Otis 15(2007): 101-102
Molekulargenetische Untersuchungen zum Paarungssystem und Fortpflanzungserfolg beim Trauerschnäpper
(Ficedula hypoleuca)
Diplomarbeit im Studiengang Biologie am Lehrstuhl Evolutionsbiologie/Spezielle Zoologie
Arndt Wellbrock
Vaterschaften außerhalb des Paarbundes(extrapair paternity; EPP) sind ein weit verbreitetes Phänomen unter sozial monogamen Singvögeln. Durchschnittlich werden mehr als 11% der Nachkommen außerhalb des Paarbundes gezeugt, und in fast 19% der Bruten findet sich mindestens ein Fremdjunges. Viele verschiedene Hypothesen zu Funktionen von Fremdvaterschaften wurden in der Vergangenheit aufgestellt: Diese reichen u.a. von der Absicherung gegen geringe Fruchtbarkeit oder Unfruchtbarkeit des Partners über die Erhöhung der Anpassungsfähigkeit der Nachkommen durch größere genetische Vielfalt oder genetische Kompatibilität bis hin zur Steigerung der“genetischen Qualität” der Nachkommen. Oft ermöglichen dabei sekundäre Geschlechtsmerkmale(Ornamente) der Männchen, wie zum Beispiel eine auffällige Gefiederfärbung, den Weibchen, ihre Sexualpartner indirekt hinsichtlich ihrer genetischen Eigenschaften zu vergleichen. Um jedoch die Funktion eines Seitensprunges bestimmen zu können, ist neben dem Vergleich von betrügenden und betrogenen Männchen vor allem entscheidend, inwieweit sich im selben Nest Nachkommen, die innerhalb des Paarbundes gezeugt wurden(within-pair young; WPY), von ihren Halbgeschwistern, die außerhalb des Paarbundes(extra-pair young; EPY) gezeugt wurden, unterscheiden. Bisher gibt es nur wenige Studien, die sich gleichzeitig mit diesen zwei genannten Vergleichen befassen. Die hier vorgestellte Diplomarbeit liefert Hinweise zu beiden Aspekten am Beispiel der Trauerschnäpperpopulation des Parks Sanssouci in Potsdam .

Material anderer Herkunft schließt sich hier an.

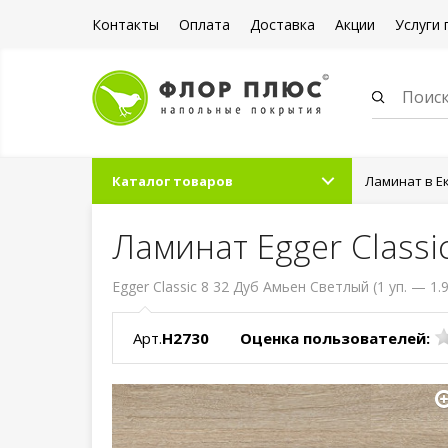
Контакты
Оплата
Доставка
Акции
Услуги 
Каталог товаров
Ламинат в Е
Ламинат Egger Classi
Egger Classic 8 32 Дуб Амьен Светлый (1 уп. — 1.
Арт.
Н2730
Оценка пользователей: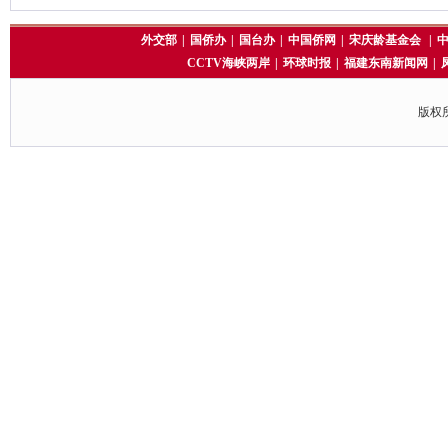
外交部
|
国侨办
|
国台办
|
中国侨网
|
宋庆龄基金会
|
CCTV海峡两岸
|
环球时报
|
福建东南新闻网
|
版权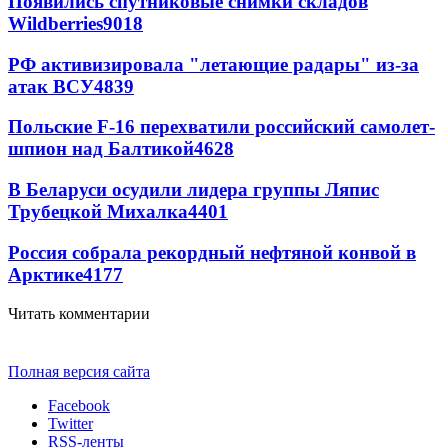
Появились спутниковые снимки складов
Wildberries
9018
РФ активизировала "летающие радары" из-за
атак ВСУ
4839
Польские F-16 перехватили российский самолет-
шпион над Балтикой
4628
В Беларуси осудили лидера группы Ляпис
Трубецкой Михалка
4401
Россия собрала рекордный нефтяной конвой в
Арктике
4177
Читать комментарии
Полная версия сайта
Facebook
Twitter
RSS-ленты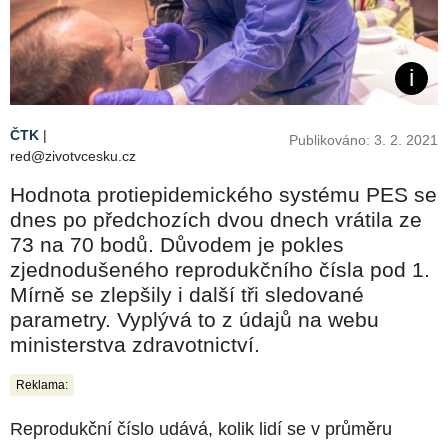
ČTK
|
Publikováno: 3. 2. 2021
red@zivotvcesku.cz
Hodnota protiepidemického systému PES se
dnes po předchozích dvou dnech vrátila ze
73 na 70 bodů. Důvodem je pokles
zjednodušeného reprodukčního čísla pod 1.
Mírně se zlepšily i další tři sledované
parametry. Vyplývá to z údajů na webu
ministerstva zdravotnictví.
Reklama:
Reprodukční číslo udává, kolik lidí se v průměru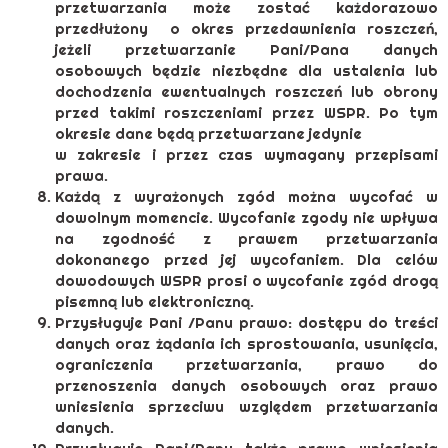
przetwarzania może zostać każdorazowo
przedłużony o okres przedawnienia roszczeń,
jeżeli przetwarzanie Pani/Pana danych
osobowych będzie niezbędne dla ustalenia lub
dochodzenia ewentualnych roszczeń lub obrony
przed takimi roszczeniami przez WSPR. Po tym
okresie dane będą przetwarzane jedynie
w zakresie i przez czas wymagany przepisami
prawa.
Każdą z wyrażonych zgód można wycofać w
dowolnym momencie. Wycofanie zgody nie wpływa
na zgodność z prawem przetwarzania
dokonanego przed jej wycofaniem. Dla celów
dowodowych WSPR prosi o wycofanie zgód drogą
pisemną lub elektroniczną.
Przysługuje Pani /Panu prawo: dostępu do treści
danych oraz żądania ich sprostowania, usunięcia,
ograniczenia przetwarzania, prawo do
przenoszenia danych osobowych oraz prawo
wniesienia sprzeciwu względem przetwarzania
danych.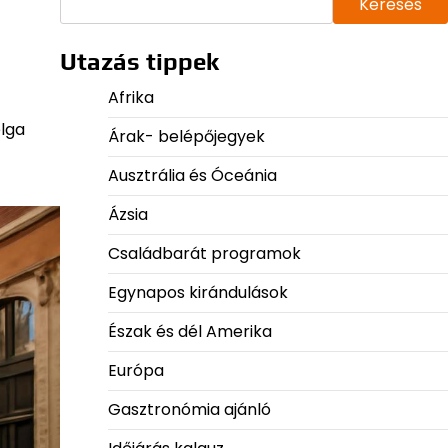
Keresés
Utazás tippek
Afrika
elga
Árak- belépőjegyek
Ausztrália és Óceánia
Ázsia
Családbarát programok
Egynapos kirándulások
Észak és dél Amerika
Európa
Gasztronómia ajánló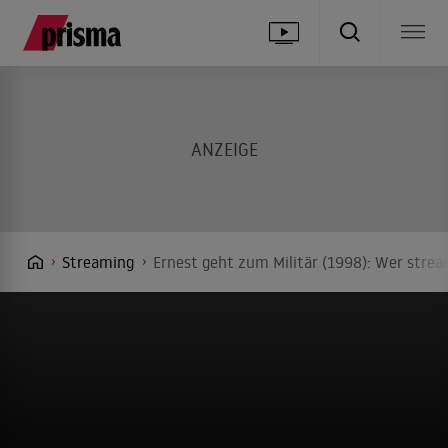
Streaming
Ernest geht zum Militär (1998): Wer strea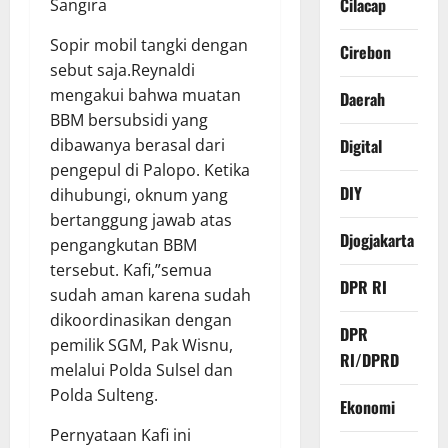
Cilacap
Sangira
Sopir mobil tangki dengan
Cirebon
sebut saja.Reynaldi
mengakui bahwa muatan
Daerah
BBM bersubsidi yang
Digital
dibawanya berasal dari
pengepul di Palopo. Ketika
DIY
dihubungi, oknum yang
bertanggung jawab atas
Djogjakarta
pengangkutan BBM
tersebut. Kafi,”semua
DPR RI
sudah aman karena sudah
dikoordinasikan dengan
DPR
pemilik SGM, Pak Wisnu,
RI/DPRD
melalui Polda Sulsel dan
Polda Sulteng.
Ekonomi
Pernyataan Kafi ini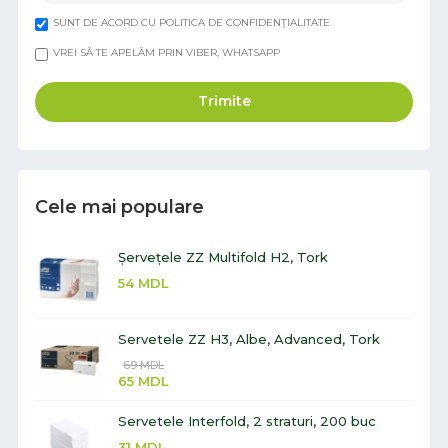
SUNT DE ACORD CU POLITICA DE CONFIDENȚIALITATE
VREI SĂ TE APELĂM PRIN VIBER, WHATSAPP
Trimite
Cele mai populare
Șervețele ZZ Multifold H2, Tork
54
MDL
Servetele ZZ H3, Albe, Advanced, Tork
69
MDL
65
MDL
Servetele Interfold, 2 straturi, 200 buc
31
MDL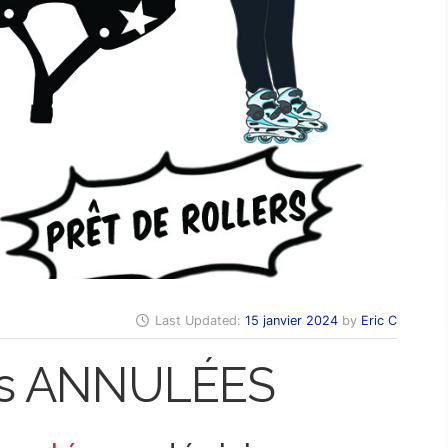
Last Updated:
15 janvier 2024
by
Eric C
tes ANNULÉES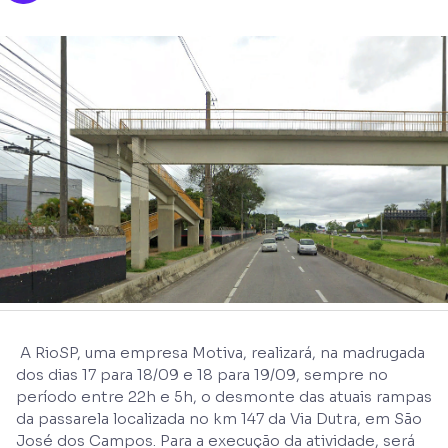
A RioSP, uma empresa Motiva, realizará, na madrugada
dos dias 17 para 18/09 e 18 para 19/09, sempre no
período entre 22h e 5h, o desmonte das atuais rampas
da passarela localizada no km 147 da Via Dutra, em São
José dos Campos. Para a execução da atividade, será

Dort wurden im Rahmen des“Trauerschnäpperprojektes” von Mitte April bis Mitte Juli 2005 brutund verhaltensbiologische Beobachtungen an 15
Bruten aufgenommen. Aus den Vorjahren(2002 bis 2004) konnten Daten und Proben von insgesamt 32 weiteren Bruten in die Auswertung einbezogen werden. Zur individuellen Farbberingung und Bestimmung von Gewicht, Flügel-, Teilfeder- und Tarsuslänge wurden die Altvögel ausschließlich an den Nistkästen gefangen, die Weibchen morgens in der Bebrütungsphase vor dem Ausfliegen oder- wie auch alle Männchen- während der Fütterungsphase mit Hilfe eines am Kasten angebrachten Schiebers aus Plexiglas. Frühestens mit sechs Tagen wurden auch die Nestlinge beringt, vermessen und gewogen. Zum Erstellen des genetischen Fingerabdrucks wurde den Vögeln maximal 60 pl Blut aus der Flügelvene abgenommen. Blutproben aus den Jahren 2003 und 2004, sowie Federproben von einem Teil der Bruten aus 2002 waren bereits vorhanden. Mit Hilfe molekulargenetischer Methoden(Mikrosatellitenanalyse) konnte so der individuelle Genotyp von insgesamt 38 Weibchen, 36 Männchen und 230 Nestlinge aus 47 Bruten erfolgreich bestimmt werden. Dieser wurde genutzt, um zum einen die Häufigkeit von Nachkommen außerhalb des Paarbundes und zum anderen die Identität von fremdgehenden Männchen zu erhalten. Des Weiteren wurde anhand von digitalisierten Fotos der Männchen die Ausprägung sekundärer Geschlechtsmerkmale wie Stirnfleckgröße (Höhe, Breite und Fläche im Verhältnis zum Augenabstand), Stirnfleckkontrast zum umgebenden Kopfgefieder und der Anteil der Schwarzfärbung(siebenstufige Skala nach Drost) beurteilt. Aufnahmen von 32 verschiedenen Männchen aus den Jahren 2002 bis 2005 standen dafür zur Verfügung. Als brutbiologische Kenngrößen wurden Lege- und Schlupfbeginn mit Hilfe des Alters des ältesten Nestlings und der Gelegegröße errechnet.